British defence contractor Meggitt will cut 1,800 jobs as the firm embarks on a major cost-cutting programme to cope with the shutdown of the global aviation market.
The cuts, which represent 15 per cent of the engineer’s workforce, are part of a number of measures to be implemented in order to reduce expenditure by £400-£450m this year.
In addition, Meggitt will embark on a hiring freeze and suspend all salary increases for its employees, as well as cutting operational expenditure.
From the second half of the year, chief executive Tony Wood and his senior leadership team will take a 20 per cent pay cut, as will the firm’s non-executive directors.
A spokesman for the firm, which has operations in the UK, US and China, did not yet know where the job cuts would occur.
Meggitt said the reductions were necessary as it is expecting a “significant reduction in demand” across its civil aviation business in 2020.
The airline industry has been one of the worst hit by the coronavirus pandemic, which has forced carriers to suspend operations and ground planes around the world.

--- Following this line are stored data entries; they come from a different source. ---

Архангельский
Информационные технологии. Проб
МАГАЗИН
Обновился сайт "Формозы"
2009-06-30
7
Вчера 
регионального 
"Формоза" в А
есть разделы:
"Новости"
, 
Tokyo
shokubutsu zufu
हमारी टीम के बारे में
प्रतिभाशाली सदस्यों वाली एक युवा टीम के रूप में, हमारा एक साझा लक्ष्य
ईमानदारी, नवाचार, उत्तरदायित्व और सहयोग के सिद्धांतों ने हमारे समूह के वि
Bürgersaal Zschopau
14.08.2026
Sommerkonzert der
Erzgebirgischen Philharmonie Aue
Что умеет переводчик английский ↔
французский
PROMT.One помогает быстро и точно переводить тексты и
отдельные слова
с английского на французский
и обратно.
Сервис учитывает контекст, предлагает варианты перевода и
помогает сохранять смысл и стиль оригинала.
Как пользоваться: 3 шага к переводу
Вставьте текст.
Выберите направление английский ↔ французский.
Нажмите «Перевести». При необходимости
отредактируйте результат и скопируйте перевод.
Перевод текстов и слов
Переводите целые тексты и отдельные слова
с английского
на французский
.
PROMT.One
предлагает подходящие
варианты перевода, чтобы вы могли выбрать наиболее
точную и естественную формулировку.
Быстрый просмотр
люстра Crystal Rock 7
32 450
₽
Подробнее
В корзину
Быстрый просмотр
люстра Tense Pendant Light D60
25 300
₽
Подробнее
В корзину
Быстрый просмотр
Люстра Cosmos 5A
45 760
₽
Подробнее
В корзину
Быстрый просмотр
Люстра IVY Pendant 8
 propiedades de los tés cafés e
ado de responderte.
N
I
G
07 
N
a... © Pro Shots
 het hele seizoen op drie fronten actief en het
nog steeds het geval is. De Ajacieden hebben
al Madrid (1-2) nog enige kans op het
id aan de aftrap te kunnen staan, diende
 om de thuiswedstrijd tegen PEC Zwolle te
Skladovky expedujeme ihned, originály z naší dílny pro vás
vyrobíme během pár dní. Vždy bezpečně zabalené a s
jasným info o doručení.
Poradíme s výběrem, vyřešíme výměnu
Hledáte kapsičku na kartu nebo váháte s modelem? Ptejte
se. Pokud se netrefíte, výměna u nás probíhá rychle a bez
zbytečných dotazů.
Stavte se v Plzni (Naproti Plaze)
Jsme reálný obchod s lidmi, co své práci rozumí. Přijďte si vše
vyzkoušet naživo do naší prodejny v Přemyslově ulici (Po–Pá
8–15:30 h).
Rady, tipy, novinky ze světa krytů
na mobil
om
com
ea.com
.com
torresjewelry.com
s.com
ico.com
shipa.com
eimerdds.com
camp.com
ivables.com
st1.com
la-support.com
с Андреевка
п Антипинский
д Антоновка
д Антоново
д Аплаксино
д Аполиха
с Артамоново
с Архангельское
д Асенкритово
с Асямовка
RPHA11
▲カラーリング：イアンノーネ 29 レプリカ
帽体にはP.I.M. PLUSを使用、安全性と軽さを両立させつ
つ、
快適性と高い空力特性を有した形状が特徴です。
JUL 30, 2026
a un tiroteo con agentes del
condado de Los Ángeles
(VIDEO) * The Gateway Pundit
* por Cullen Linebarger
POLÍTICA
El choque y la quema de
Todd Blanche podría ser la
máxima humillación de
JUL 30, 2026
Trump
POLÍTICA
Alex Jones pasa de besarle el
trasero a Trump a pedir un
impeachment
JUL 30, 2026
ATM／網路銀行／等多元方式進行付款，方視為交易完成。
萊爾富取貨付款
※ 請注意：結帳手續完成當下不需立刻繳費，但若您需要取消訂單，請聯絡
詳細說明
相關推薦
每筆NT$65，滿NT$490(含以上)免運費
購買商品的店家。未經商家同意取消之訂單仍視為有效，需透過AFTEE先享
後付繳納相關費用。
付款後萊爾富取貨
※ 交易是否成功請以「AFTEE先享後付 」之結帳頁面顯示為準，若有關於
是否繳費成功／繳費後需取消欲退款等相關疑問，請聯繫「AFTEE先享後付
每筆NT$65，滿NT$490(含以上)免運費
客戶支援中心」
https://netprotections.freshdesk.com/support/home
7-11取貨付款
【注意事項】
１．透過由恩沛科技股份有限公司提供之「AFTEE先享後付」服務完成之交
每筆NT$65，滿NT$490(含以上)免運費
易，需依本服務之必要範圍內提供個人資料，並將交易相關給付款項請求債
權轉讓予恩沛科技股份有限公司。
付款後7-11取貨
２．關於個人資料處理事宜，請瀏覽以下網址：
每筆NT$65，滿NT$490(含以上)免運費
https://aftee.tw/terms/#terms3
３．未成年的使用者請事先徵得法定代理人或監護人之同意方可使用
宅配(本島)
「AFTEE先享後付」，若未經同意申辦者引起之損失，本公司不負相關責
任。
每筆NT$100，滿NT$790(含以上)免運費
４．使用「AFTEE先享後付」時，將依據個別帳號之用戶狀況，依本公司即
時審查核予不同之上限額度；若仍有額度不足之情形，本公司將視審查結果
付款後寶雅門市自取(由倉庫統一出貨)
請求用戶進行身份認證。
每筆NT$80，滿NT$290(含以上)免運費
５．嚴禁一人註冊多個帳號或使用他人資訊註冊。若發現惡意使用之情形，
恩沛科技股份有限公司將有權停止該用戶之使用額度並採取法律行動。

Revenue rises in first quarter
The announcement came despite group revenue rising five per cent in the first quarter, mainly driven by a good performance in the defence division, where revenues grew 15 per cent.
Meggitt said its order book for that division remained strong and it expected it to be “robust” through the year.
Jeremy Bragg, aerospace and defence analyst at Redburn, said: “We suspect that the decision to cut staff was not taken lightly, but Meggitt’s early action on costs should stand it in good stead in the event that the social restrictions associated with Covid-19 persist, or a recession.
“A combination of the cost savings measures already announced, £0.7bn of headroom on its existing borrowing facilities at the end of the first quarter, and access to the UK government’s Covid Corporate Financing Facility (CCFF) means that Meggitt’s balance sheet now looks relatively secure.”
Shares in the firm rose 7.5 per cent this morning.